TASK ITEM
Copy out the whole listing exactly as written, leaving the pictures behind.

MATERIAL FOR THIS EXERCISE
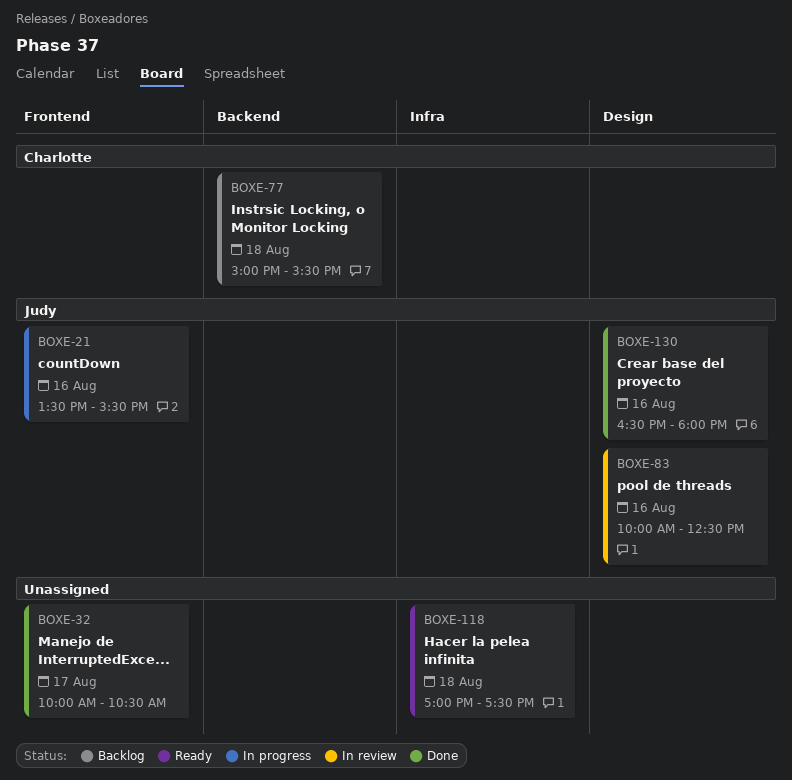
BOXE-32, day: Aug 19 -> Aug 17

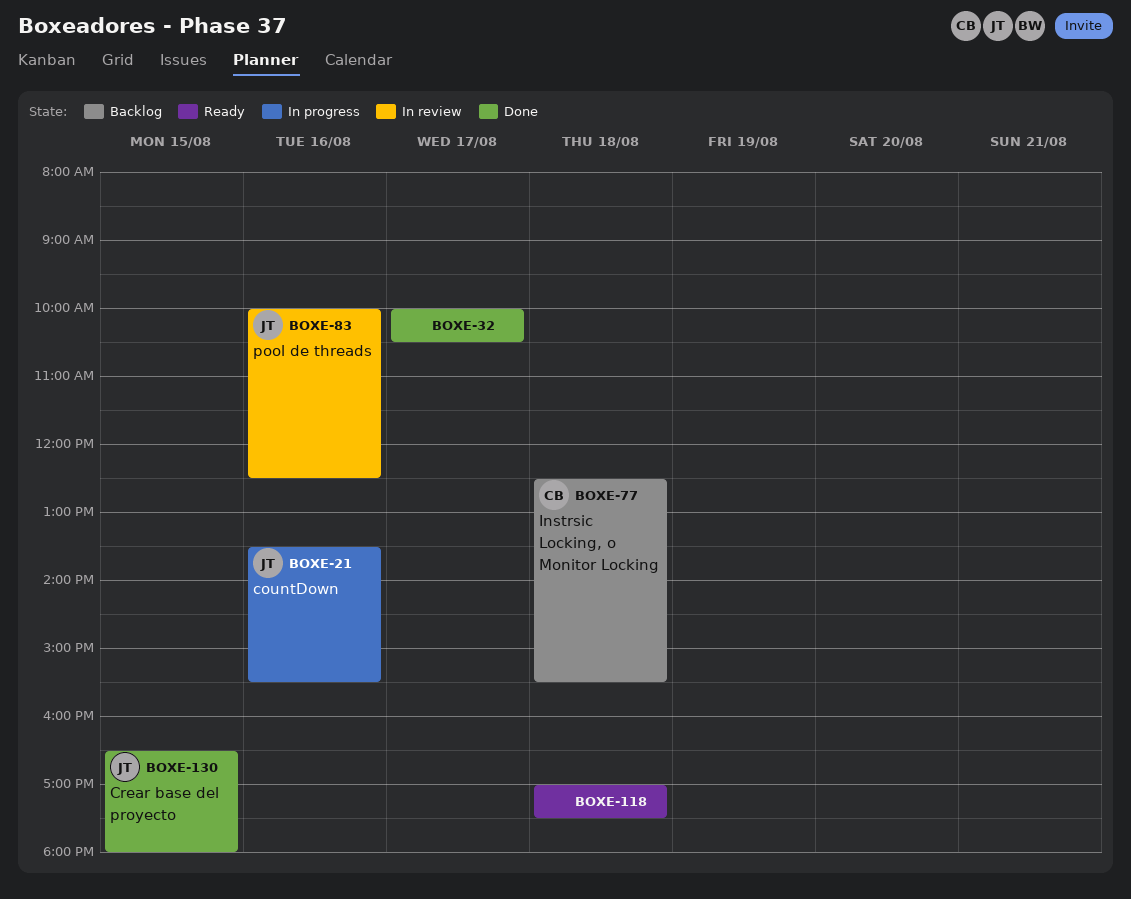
BOXE-77, begins: 15:00 -> 12:30
BOXE-130, day: Aug 16 -> Aug 15

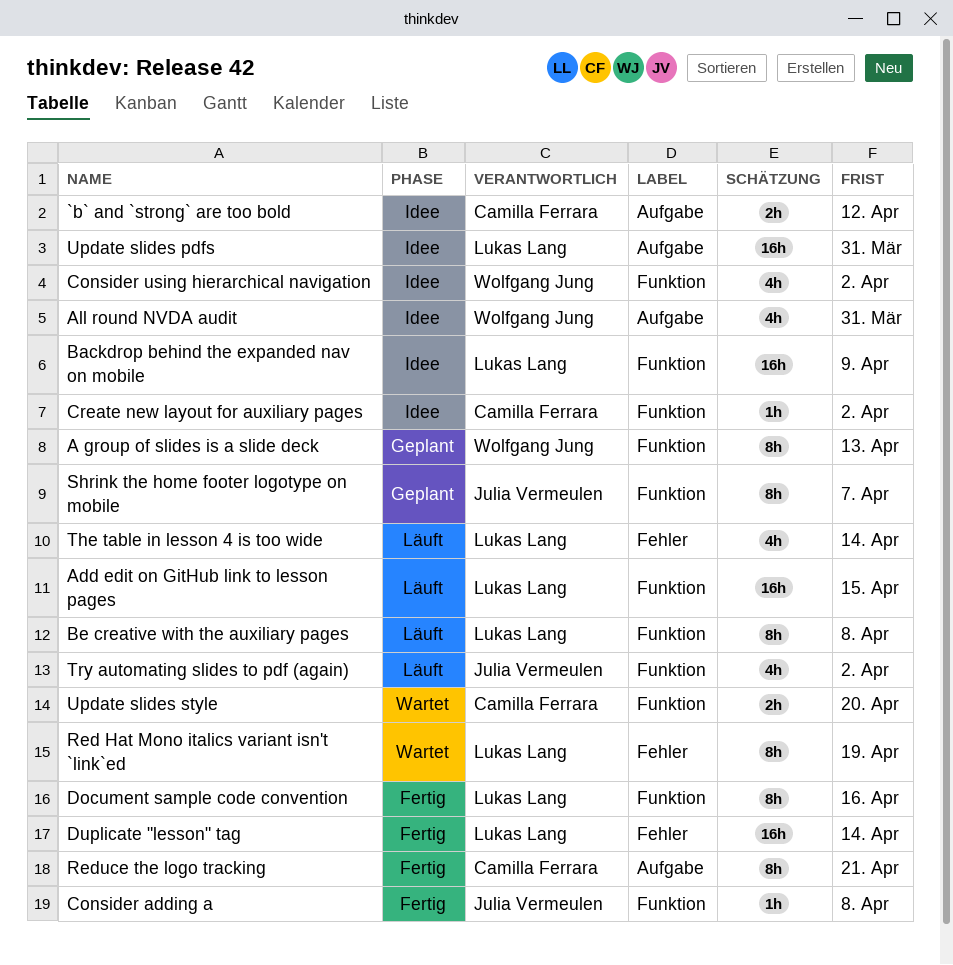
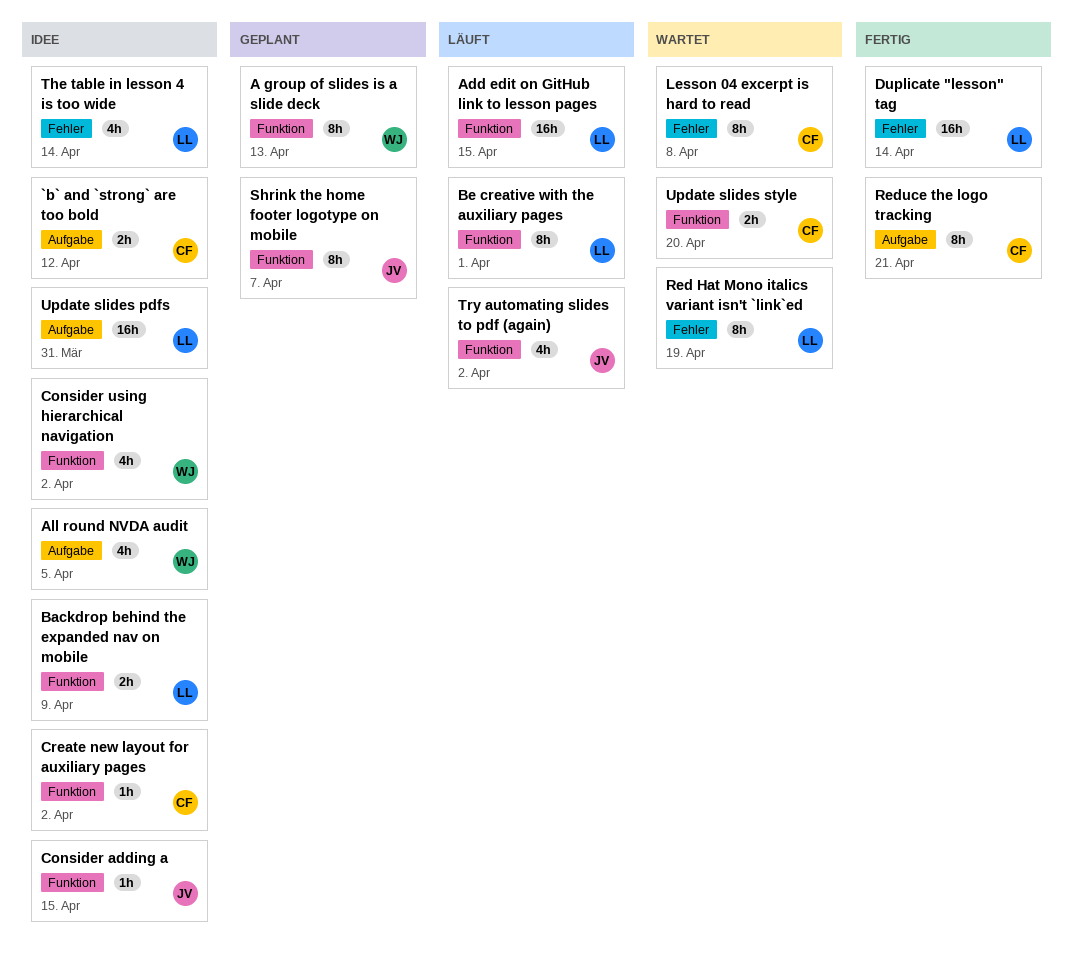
All round NVDA audit, due: Mar 31 -> Apr 5
Backdrop behind the expanded nav on mobile, estimate: 16h -> 2h
Be creative with the auxiliary pages, due: Apr 8 -> Apr 1
Consider adding a, status: Fertig -> Idee
Consider adding a, due: Apr 8 -> Apr 15
Document sample code convention: present -> none
Lesson 04 excerpt is hard to read: none -> present
The table in lesson 4 is too wide, status: Läuft -> Idee

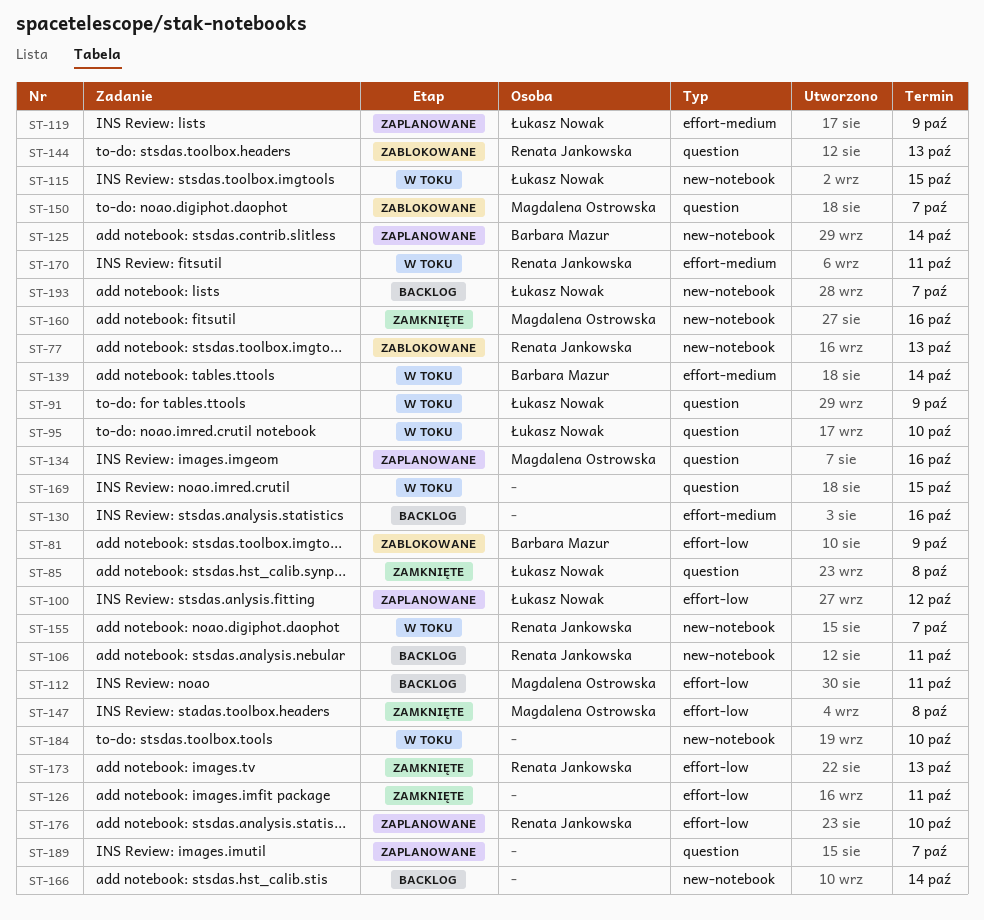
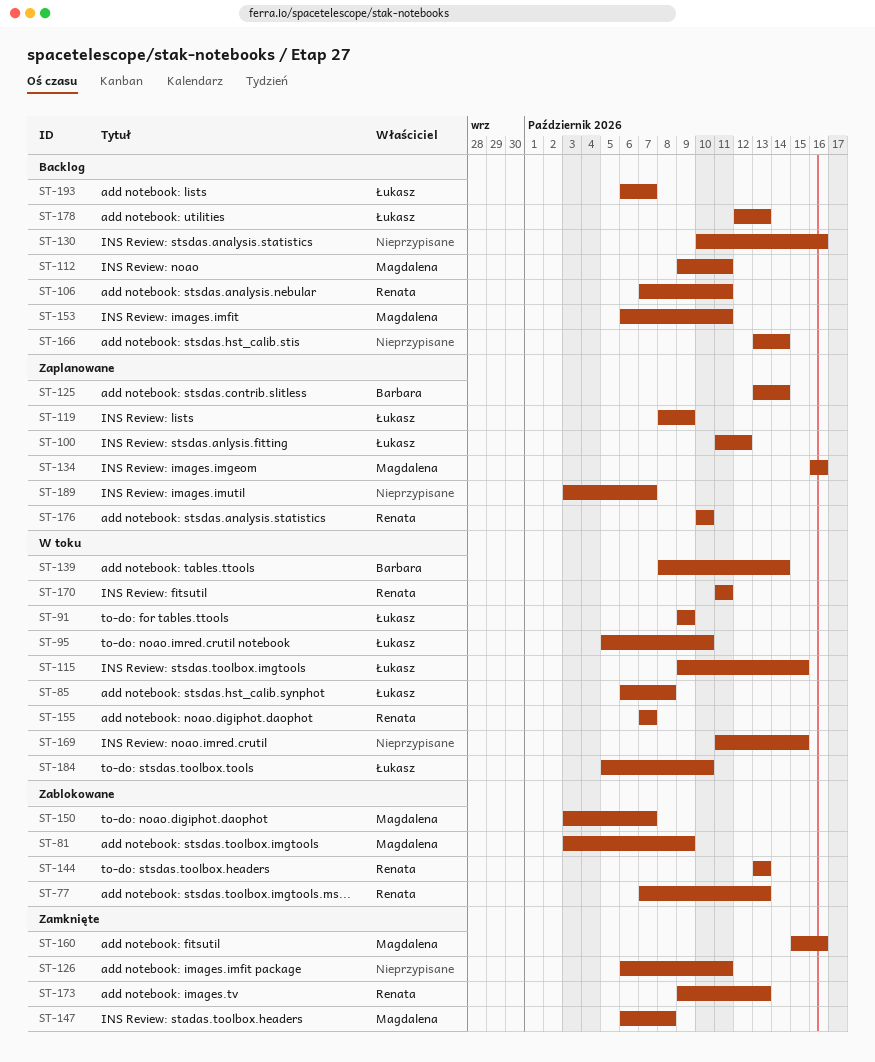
ST-81, owner: Barbara Mazur -> Magdalena Ostrowska
ST-85, status: Zamknięte -> W toku
ST-153: none -> present
ST-178: none -> present
ST-184, owner: none -> Łukasz Nowak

THE COMPLETED TASK
BOXE-32, day: Aug 19 -> Aug 17

BOXE-77, begins: 15:00 -> 12:30
BOXE-130, day: Aug 16 -> Aug 15

All round NVDA audit, due: Mar 31 -> Apr 5
Backdrop behind the expanded nav on mobile, estimate: 16h -> 2h
Be creative with the auxiliary pages, due: Apr 8 -> Apr 1
Consider adding a, status: Fertig -> Idee
Consider adding a, due: Apr 8 -> Apr 15
Document sample code convention: present -> none
Lesson 04 excerpt is hard to read: none -> present
The table in lesson 4 is too wide, status: Läuft -> Idee

ST-81, owner: Barbara Mazur -> Magdalena Ostrowska
ST-85, status: Zamknięte -> W toku
ST-153: none -> present
ST-178: none -> present
ST-184, owner: none -> Łukasz Nowak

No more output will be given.